With so much of the jumps season often reduced to an exercise in picking as easy a route to the Cheltenham Festival as possible, Saturday’s BETMGM Fighting Fifth Hurdle at Newcastle is a welcome hark back to more competitive times.
The return of Constitution Hill, the highest rated hurdler of the last decade, is no ease back into competitive action.
Up against Nicky Henderson’s brilliant but flawed star is The New Lion, Dan Skelton’s unbeaten starlet and the new kid on the hurdling block. Travelling over from Ireland is another unbeaten talent, Anzadam, so completing a trio of horses towards the top of the Champion Hurdle betting.
Almost superfluous to calculations is the reigning Champion Hurdle winner Golden Ace, the mare that memorably rewarded her connections’ competitive pluck by picking up the pieces of an extraordinary championship at Cheltenham last March.
RM Block
Golden Ace flopped on her reappearance at the start of the month but the ‘big three’ are all getting their seasons under way and go straight into taking each other on.
It smacks of hurdling’s golden period in the 1970s when a lack of opportunities meant a golden generation of talent routinely took each other on through the season before winding up at Cheltenham.

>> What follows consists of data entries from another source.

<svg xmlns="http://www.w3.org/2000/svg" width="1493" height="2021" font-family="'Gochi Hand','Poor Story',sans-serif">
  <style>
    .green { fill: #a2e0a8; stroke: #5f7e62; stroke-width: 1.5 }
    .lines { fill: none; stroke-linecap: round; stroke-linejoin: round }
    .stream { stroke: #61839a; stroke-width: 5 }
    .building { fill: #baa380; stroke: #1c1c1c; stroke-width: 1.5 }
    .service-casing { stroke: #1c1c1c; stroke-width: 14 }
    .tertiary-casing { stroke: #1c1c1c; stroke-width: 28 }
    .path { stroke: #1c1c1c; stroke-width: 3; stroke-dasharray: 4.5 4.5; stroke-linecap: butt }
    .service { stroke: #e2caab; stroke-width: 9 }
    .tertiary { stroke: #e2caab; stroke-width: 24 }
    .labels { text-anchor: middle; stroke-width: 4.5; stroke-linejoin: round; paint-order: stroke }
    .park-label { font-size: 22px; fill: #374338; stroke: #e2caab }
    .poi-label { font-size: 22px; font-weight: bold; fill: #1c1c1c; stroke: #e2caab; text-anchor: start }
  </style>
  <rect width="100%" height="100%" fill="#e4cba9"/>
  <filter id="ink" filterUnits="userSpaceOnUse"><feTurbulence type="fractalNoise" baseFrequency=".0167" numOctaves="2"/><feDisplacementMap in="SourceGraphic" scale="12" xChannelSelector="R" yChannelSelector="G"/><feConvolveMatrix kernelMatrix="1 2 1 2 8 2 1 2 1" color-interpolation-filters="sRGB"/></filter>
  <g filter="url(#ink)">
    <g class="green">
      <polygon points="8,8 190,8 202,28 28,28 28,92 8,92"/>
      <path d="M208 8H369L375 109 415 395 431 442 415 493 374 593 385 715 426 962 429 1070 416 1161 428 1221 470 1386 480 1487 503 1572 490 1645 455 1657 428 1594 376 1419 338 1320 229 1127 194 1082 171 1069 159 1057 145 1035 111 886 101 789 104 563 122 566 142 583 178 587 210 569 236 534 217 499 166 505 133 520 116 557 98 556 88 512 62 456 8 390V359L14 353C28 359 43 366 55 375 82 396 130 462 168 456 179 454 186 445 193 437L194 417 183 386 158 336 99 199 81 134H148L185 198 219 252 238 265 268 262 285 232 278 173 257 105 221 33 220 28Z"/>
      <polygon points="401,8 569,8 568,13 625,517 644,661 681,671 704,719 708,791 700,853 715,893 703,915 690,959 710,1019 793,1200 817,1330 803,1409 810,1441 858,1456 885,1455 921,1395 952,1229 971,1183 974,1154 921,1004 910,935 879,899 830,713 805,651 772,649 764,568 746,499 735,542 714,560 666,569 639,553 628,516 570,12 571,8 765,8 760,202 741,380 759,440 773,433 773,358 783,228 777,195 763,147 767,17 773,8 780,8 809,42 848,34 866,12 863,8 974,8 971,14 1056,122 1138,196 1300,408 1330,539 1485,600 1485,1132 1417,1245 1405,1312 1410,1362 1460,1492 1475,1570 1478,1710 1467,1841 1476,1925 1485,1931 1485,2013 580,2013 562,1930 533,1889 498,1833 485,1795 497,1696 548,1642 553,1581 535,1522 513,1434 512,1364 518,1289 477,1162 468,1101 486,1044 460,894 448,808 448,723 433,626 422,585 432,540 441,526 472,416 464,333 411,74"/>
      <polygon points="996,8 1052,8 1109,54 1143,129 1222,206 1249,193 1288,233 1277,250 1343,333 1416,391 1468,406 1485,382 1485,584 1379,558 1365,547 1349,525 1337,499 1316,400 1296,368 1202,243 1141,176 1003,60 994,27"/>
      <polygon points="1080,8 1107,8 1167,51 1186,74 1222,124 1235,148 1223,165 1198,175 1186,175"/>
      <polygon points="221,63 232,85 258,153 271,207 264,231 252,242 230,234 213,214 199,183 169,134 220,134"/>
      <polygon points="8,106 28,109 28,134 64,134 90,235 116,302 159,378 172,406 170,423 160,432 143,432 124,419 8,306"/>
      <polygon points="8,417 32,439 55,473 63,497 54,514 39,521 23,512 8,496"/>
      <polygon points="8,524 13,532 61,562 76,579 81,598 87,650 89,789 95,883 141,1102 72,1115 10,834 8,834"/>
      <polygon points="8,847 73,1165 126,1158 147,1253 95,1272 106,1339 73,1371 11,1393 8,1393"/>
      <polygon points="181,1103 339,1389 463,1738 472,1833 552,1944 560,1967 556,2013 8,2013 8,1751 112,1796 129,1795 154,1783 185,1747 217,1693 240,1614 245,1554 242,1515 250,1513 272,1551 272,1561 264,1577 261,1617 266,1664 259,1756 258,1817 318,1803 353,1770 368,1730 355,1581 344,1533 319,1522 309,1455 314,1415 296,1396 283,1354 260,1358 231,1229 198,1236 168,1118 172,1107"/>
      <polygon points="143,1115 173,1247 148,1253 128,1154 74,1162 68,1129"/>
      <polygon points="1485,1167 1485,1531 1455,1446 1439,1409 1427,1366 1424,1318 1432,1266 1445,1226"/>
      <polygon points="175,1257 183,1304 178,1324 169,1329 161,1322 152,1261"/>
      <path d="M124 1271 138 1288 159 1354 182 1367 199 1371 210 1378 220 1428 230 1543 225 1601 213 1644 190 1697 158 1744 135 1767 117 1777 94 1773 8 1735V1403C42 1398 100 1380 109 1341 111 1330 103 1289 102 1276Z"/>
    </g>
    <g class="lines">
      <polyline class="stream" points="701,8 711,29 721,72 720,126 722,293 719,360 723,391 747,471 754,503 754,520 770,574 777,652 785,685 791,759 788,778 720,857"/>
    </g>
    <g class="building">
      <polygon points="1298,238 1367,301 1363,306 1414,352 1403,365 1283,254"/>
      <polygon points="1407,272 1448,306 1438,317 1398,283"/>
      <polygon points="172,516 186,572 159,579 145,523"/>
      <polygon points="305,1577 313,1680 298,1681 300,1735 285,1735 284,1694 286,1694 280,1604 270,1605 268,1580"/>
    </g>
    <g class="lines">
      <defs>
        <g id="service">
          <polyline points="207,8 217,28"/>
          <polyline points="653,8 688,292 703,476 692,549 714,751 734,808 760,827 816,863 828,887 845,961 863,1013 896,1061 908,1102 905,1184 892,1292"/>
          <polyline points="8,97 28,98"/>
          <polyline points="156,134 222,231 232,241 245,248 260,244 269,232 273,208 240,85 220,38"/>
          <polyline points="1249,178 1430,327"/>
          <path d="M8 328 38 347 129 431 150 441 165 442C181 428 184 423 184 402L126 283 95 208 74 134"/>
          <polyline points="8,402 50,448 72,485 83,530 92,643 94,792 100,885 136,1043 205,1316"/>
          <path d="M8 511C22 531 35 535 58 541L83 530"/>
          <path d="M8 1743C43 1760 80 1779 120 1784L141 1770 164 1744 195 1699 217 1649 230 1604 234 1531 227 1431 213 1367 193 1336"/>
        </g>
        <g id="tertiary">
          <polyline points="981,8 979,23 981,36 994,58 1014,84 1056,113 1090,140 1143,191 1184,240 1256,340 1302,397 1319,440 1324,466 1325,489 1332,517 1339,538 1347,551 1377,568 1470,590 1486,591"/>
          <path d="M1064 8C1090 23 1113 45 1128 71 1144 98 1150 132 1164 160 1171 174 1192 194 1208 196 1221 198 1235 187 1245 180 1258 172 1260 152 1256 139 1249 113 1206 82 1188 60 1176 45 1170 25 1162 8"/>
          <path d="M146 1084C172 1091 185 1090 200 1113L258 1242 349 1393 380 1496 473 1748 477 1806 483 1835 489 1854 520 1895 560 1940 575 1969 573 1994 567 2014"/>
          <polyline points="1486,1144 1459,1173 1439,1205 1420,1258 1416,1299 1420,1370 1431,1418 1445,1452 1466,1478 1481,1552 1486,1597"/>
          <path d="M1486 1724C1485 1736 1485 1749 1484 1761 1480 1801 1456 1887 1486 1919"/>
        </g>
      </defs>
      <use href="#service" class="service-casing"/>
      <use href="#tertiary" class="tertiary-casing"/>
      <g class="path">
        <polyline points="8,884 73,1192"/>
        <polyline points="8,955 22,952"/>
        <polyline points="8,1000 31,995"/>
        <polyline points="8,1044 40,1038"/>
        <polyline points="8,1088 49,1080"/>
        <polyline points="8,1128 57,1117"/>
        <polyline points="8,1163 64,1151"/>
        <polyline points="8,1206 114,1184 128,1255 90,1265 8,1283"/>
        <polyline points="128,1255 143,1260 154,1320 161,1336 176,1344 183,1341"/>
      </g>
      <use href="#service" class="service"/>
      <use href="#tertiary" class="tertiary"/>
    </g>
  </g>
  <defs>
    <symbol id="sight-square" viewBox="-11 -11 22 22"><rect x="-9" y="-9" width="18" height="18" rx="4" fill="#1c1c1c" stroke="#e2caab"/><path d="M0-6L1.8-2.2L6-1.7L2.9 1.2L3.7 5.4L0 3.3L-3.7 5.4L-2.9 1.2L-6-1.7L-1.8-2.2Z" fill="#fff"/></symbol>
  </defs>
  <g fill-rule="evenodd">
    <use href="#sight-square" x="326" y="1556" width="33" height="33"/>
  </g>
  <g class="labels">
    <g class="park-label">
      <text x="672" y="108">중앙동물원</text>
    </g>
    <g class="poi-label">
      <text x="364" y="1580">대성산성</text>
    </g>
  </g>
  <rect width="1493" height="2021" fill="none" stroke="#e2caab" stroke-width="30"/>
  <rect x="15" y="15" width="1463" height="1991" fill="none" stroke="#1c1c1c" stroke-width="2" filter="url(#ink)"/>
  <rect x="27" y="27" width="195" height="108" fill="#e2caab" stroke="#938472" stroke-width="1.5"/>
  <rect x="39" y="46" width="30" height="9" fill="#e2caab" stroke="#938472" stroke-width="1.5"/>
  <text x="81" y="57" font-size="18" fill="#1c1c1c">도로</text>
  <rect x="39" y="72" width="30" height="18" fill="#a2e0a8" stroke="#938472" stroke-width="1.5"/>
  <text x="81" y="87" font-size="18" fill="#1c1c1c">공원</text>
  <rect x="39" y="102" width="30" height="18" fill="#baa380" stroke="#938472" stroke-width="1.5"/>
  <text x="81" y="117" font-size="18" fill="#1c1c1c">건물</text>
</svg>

The Fighting Fifth’s roll of honour features Night Nurse, Birds Nest and Sea Pigeon, names that are still evocative half a century later despite having taken turns beating each other.
At his peak, including when landing the 2022 Fighting Fifth, Constitution Hill fitted easily into the list of such all-time greats on ratings. But rarely has an outstanding reputation needed such massive rehabilitation.
Once seemingly unbeatable, Constitution Hill’s performances have veered wildly from fabulous to just plain flaky.
A fall in last year’s Champion Hurdle saw his unbeaten record disappear. Another spill at Aintree smacked of technical vulnerability in his jumping. It was a subsequent effort at Punchestown, though, that means attention will be on his psychological state too.
On the back of two falls, racing looked the last thing Constitution Hill wanted to be doing in Punchestown. A ballooning effort over the first flight suggested a horse that had lost confidence, and he barely raised a gallop afterwards.
The Henderson camp have been making confident noises about his work and schooling this autumn but must realise better than most how Grade One action will be the acid test.
The New Lion has his own questions to answer, none more so than if he has the latent cruising speed for his first ever start at two miles. As for Anzadam, Willie Mullins’s decision to throw such an unexposed sort into the deep end, smacks of ambition and some confidence. The Fighting Fifth is a rare Grade One the Irishman hasn’t won yet.
All of it means that just after 2pm on Saturday the Champion Hurdle picture could be transformed. A return to peak Constitution Hill would certainly be a popular outcome. Racing loves its flawed heroes. But such a field so early in the season is already a win for the sport.
Total Recall (2017) is the only Irish-trained winner of Newbury’s Coral Gold Cup in the last 45 years although that dire record hasn’t stopped 10 horses travelling from Ireland for a race that used be known as the Hennessy. Mullins, who trained Total Recall, has four of them.